§ TEXT FOR ANALYSIS:
-=-=-
On an SMP system, if the boot cpu calls reschedule_idle before the
secondary cpus have all called init_idle, we hit the following code
in reschedule_idle:
...
for (i = 0; i < smp_num_cpus; i++) {
cpu = cpu_logical_map(i);
if (!can_schedule(p, cpu))
continue;
tsk = cpu_curr(cpu);
...
Because init_idle hasn't run for all cpus yet, the expression
"cpu_curr(cpu)"
gives us NULL. When we derefernce an offset of 0x50 off tsk a few
nanoseconds later we panic, complaining vaddr 0x00000050 is invalid.
This is more likely to happen on larger systems, but could happen on any
SMP system (especially if I enable serial console, which really slows down
the secondary procs doing printk ;-) ). If you want to see the panic /
analysis,
I can send it.
-=-=-
§ PROBLEM SET:
A - Reproduce the part of the kernel crash report between "Because init_idle hasn't" and "0x00000050 is invalid.", inclusive.
B - In the kernel crash report, which virtual address does the panic call invalid?
The material after this point is unrelated to the kernel crash report.
-=-=-
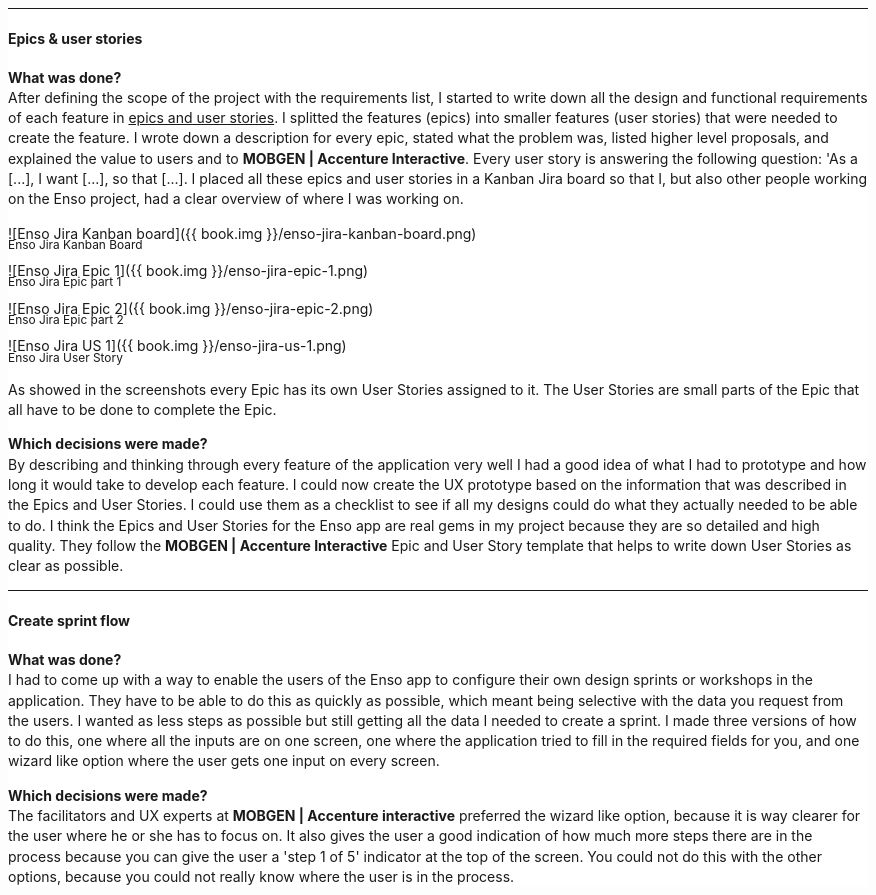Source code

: ___

#### Epics & user stories
**What was done?**<br />
After defining the scope of the project with the requirements list, I started to write down all the design and functional requirements of each feature in [epics and user stories](../design/epics/README.md). I splitted the features (epics) into smaller features (user stories) that were needed to create the feature. I wrote down a description for every epic, stated what the problem was, listed higher level proposals, and explained the value to users and to **MOBGEN | Accenture Interactive**. Every user story is answering the following question: 'As a [...], I want [...], so that [...]. I placed all these epics and user stories in a Kanban Jira board so that I, but also other people working on the Enso project, had a clear overview of where I was working on.

![Enso Jira Kanban board]({{ book.img }}/enso-jira-kanban-board.png)
<span style="display: block; font-size: 85%; margin-bottom: 8px; margin-top: -8px;">Enso Jira Kanban Board</span>
![Enso Jira Epic 1]({{ book.img }}/enso-jira-epic-1.png)
<span style="display: block; font-size: 85%; margin-bottom: 8px; margin-top: -8px;">Enso Jira Epic part 1</span>
![Enso Jira Epic 2]({{ book.img }}/enso-jira-epic-2.png)
<span style="display: block; font-size: 85%; margin-bottom: 8px; margin-top: -8px;">Enso Jira Epic part 2</span>
![Enso Jira US 1]({{ book.img }}/enso-jira-us-1.png)
<span style="display: block; font-size: 85%; margin-bottom: 8px; margin-top: -8px;">Enso Jira User Story</span>

As showed in the screenshots every Epic has its own User Stories assigned to it. The User Stories are small parts of the Epic that all have to be done to complete the Epic.

**Which decisions were made?**<br />
By describing and thinking through every feature of the application very well I had a good idea of what I had to prototype and how long it would take to develop each feature. I could now create the UX prototype based on the information that was described in the Epics and User Stories. I could use them as a checklist to see if all my designs could do what they actually needed to be able to do. I think the Epics and User Stories for the Enso app are real gems in my project because they are so detailed and high quality. They follow the **MOBGEN | Accenture Interactive** Epic and User Story template that helps to write down User Stories as clear as possible.

___

#### Create sprint flow
**What was done?**<br />
I had to come up with a way to enable the users of the Enso app to configure their own design sprints or workshops in the application. They have to be able to do this as quickly as possible, which meant being selective with the data you request from the users. I wanted as less steps as possible but still getting all the data I needed to create a sprint. I made three versions of how to do this, one where all the inputs are on one screen, one where the application tried to fill in the required fields for you, and one wizard like option where the user gets one input on every screen.

**Which decisions were made?**<br />
The facilitators and UX experts at **MOBGEN | Accenture interactive** preferred the wizard like option, because it is way clearer for the user where he or she has to focus on. It also gives the user a good indication of how much more steps there are in the process because you can give the user a 'step 1 of 5' indicator at the top of the screen. You could not do this with the other options, because you could not really know where the user is in the process.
-=-=-
§ ANSWERS FOR THIS EXERCISE:
A -
Because init_idle hasn't run for all cpus yet, the expression
"cpu_curr(cpu)"
gives us NULL. When we derefernce an offset of 0x50 off tsk a few
nanoseconds later we panic, complaining vaddr 0x00000050 is invalid.

B - 0x00000050